- Work order
Revise the entries below so that each instance of "wooden stud" reads "timber stud", leaving everything else unchanged.
---------- Records supplied ----------
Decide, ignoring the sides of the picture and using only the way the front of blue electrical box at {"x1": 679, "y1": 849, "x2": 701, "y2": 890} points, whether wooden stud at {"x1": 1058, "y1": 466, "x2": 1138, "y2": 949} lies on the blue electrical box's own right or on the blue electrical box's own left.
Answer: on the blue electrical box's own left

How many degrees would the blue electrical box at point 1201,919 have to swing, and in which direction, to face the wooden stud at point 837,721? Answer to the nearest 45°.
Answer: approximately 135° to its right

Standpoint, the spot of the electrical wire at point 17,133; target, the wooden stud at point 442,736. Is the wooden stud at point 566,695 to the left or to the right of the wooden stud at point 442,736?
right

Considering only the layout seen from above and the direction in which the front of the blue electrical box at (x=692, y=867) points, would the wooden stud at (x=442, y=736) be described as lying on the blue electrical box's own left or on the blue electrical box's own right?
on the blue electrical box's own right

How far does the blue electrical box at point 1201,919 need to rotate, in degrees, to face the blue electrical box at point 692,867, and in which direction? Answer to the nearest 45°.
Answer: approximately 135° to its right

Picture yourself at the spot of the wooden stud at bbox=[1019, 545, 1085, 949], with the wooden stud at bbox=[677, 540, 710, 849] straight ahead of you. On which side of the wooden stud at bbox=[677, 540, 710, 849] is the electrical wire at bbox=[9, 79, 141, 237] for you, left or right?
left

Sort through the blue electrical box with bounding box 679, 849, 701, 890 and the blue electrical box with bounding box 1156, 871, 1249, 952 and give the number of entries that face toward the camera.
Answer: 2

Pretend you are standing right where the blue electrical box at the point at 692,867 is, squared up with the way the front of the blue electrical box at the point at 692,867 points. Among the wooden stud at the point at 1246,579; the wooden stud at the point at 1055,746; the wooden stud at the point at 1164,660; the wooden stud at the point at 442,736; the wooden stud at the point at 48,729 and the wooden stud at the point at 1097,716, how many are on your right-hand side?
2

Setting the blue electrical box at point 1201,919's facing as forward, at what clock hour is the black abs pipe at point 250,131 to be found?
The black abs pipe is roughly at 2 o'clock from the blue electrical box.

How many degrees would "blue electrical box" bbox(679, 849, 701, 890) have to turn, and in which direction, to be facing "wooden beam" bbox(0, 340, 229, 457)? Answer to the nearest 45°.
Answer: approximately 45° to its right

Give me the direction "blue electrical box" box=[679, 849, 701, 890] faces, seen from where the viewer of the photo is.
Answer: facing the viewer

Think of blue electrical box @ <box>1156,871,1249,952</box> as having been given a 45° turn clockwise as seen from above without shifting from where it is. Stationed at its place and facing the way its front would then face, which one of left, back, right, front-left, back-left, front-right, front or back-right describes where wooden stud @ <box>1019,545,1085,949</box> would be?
----------
- Task output
Decide, ignoring the sides of the picture and using only the way the front of blue electrical box at {"x1": 679, "y1": 849, "x2": 701, "y2": 890} points, whether timber stud at {"x1": 1058, "y1": 466, "x2": 1138, "y2": 949} lies on the blue electrical box's own right or on the blue electrical box's own left.
Answer: on the blue electrical box's own left

How many degrees would the blue electrical box at point 1201,919 have to swing, and in which direction, to face the timber stud at point 837,721? Answer to the nearest 45°.
Answer: approximately 135° to its right

Standpoint, the spot of the electrical wire at point 17,133; target, the timber stud at point 442,736. Is the timber stud at point 566,695 to the left or to the right of the timber stud at point 442,736?
right

Considering only the layout seen from above and the direction in which the front of the blue electrical box at (x=692, y=867) points, would the timber stud at (x=442, y=736) be described as lying on the blue electrical box's own left or on the blue electrical box's own right?
on the blue electrical box's own right

How far does the blue electrical box at point 1201,919 need to rotate, in degrees, to face the blue electrical box at point 692,867, and in which direction? Answer to the nearest 45°.
Answer: approximately 135° to its right

Picture yourself at the spot of the timber stud at bbox=[1019, 545, 1085, 949], with the timber stud at bbox=[677, 540, 710, 849] straight ahead of you. On which side of the timber stud at bbox=[677, 540, 710, 849] is the electrical wire at bbox=[9, 79, 141, 237] for you, left or right?
left

Sort through the blue electrical box with bounding box 679, 849, 701, 890 and the blue electrical box with bounding box 1156, 871, 1249, 952 and give the number of entries that face toward the camera.
Answer: 2

Pretend you are standing right where the blue electrical box at the point at 692,867 is, squared up with the way the front of the blue electrical box at the point at 692,867 points. Among the timber stud at the point at 1246,579; the timber stud at the point at 1055,746; the timber stud at the point at 1164,660; the timber stud at the point at 442,736; the timber stud at the point at 48,729 and the timber stud at the point at 1097,716, how many are on your right-hand side?
2

Setting the blue electrical box at point 1201,919's facing as forward, at what clock hour is the black abs pipe at point 250,131 to be found?
The black abs pipe is roughly at 2 o'clock from the blue electrical box.

How many degrees would "blue electrical box" bbox(679, 849, 701, 890) have to turn, and in which direction, to be facing "wooden beam" bbox(0, 340, 229, 457)? Answer to the nearest 45°.
Answer: approximately 45° to its right

Give me the direction "blue electrical box" box=[679, 849, 701, 890] faces, seen from where the viewer of the photo is.
Answer: facing the viewer

Think of blue electrical box @ <box>1156,871,1249,952</box> as having been given a 45° turn clockwise as seen from above without shifting from where it is. Stationed at its place and facing the way its front would then face, which one of left, back, right, front-left, back-left, front-right, front or back-right describes where timber stud @ <box>1019,545,1085,949</box> would be?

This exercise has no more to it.